Tim van Loon vertelt in vlogs over zijn loopavonturen

And that was to run a marathon?

‘Yes. I chose the Leiden marathon. I trained diligently and with discipline, and then the covid pandemic started. The Leiden Marathon was cancelled. But I managed to join the postponed marathon in the fall, a virtual marathon using an app, and not in Leiden. I ran in the Binnenveld and completed the course in 3 hours and 45 minutes. Last year, I ran a real marathon in Eindhoven in 3 hours and 24 minutes, half an hour faster. So, I thought: okay, now I know the trick that training smarter and more effectively increases my running speed. What is my next goal?’

An ultra run?

‘I thought of running from Wageningen to my parents’ house in Breda, which is 86 kilometres. But, since that is not a nice, round number, I made it one hundred. I calculated that I could run 9.5 to10 km/hr, including breaks. Not very fast, but difficult. Running slowly is the hardest thing there is. I often run too fast, and that is something you must avoid at all costs on a 100 kilometre-trajectory. It would drain your energy supply too fast.’

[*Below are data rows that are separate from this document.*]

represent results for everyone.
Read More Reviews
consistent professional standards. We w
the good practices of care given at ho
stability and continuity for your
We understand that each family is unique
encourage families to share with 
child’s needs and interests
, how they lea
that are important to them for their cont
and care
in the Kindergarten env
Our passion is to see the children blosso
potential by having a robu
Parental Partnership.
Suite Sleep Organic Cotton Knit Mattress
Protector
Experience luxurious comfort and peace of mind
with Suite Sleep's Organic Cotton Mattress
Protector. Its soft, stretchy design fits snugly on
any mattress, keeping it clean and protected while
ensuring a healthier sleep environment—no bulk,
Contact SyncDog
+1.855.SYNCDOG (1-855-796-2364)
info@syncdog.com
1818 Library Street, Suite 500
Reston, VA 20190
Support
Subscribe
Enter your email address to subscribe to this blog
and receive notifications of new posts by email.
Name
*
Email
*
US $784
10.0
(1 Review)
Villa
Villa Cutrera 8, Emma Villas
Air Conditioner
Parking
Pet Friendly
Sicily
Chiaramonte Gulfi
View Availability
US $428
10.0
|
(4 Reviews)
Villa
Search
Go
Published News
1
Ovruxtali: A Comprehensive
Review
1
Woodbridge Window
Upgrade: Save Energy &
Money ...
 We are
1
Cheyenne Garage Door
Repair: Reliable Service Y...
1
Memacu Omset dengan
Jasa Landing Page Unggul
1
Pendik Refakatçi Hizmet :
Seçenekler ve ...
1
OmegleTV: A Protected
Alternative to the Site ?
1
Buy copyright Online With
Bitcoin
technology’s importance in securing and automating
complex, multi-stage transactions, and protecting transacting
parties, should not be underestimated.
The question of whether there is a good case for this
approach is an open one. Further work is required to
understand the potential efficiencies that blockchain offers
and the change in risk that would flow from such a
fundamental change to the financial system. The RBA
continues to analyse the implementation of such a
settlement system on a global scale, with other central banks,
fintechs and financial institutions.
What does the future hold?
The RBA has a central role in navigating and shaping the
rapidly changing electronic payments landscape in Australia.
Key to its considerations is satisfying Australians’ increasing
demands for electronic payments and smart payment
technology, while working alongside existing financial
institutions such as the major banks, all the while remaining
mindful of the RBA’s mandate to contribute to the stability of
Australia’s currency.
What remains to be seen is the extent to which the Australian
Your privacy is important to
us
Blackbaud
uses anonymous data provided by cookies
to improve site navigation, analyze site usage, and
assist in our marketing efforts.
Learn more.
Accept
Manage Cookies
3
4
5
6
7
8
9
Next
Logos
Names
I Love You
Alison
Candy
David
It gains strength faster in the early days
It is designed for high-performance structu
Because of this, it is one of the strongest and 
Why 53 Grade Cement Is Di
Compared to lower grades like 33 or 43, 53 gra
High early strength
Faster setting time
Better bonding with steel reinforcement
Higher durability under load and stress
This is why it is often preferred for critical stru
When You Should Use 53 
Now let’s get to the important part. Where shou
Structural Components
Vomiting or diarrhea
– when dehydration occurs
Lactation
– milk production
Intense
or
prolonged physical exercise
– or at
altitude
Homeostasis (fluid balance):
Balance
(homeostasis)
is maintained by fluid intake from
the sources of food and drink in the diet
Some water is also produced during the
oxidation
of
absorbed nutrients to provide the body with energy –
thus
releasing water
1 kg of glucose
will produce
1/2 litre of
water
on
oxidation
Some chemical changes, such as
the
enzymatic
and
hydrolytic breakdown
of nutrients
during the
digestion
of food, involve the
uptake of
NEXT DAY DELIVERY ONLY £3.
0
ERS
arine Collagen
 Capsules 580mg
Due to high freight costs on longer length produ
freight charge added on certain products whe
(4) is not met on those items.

You are running for Join us, against loneliness. Who will accompany you?

‘No one. I run alone. I don’t want anyone cycling next to me or in front of me. When I run, I stay in my own cocoon, by myself. I need that to concentrate on running. I have arranged to meet some friends along the way. I aim to take a longer break to rest, change clothes and rub Vaseline on any chafes etc., at 60 kilometres.’

A mental switch has flipped. You can do more than you think.

Tim van Loon, ultra runner and ESA policy officer at WUR

How has running benefited you?

‘Tremendously. You are constantly pushing your limits. I never thought of myself as an athlete, and I never imaged I would run more than a kilometre. During my first training, I had to stop at the end of the street. Now I focus on health and fitness. A mental switch has flipped. You can do more than you think. I no longer think in terms of impossibilities but in terms of possibilities. I need to run to de-stress.’

What is there after Breda?

‘No new goals for now. Just relaxed running, keeping my fitness level up and discovering new routes. I trained and worked really hard for two years. My body needs to rest and recover. I want to spend more time with my family. My daughter was born in November, and we are in the middle of renovating. So first: time for something else. In the fall, there will be another marathon.’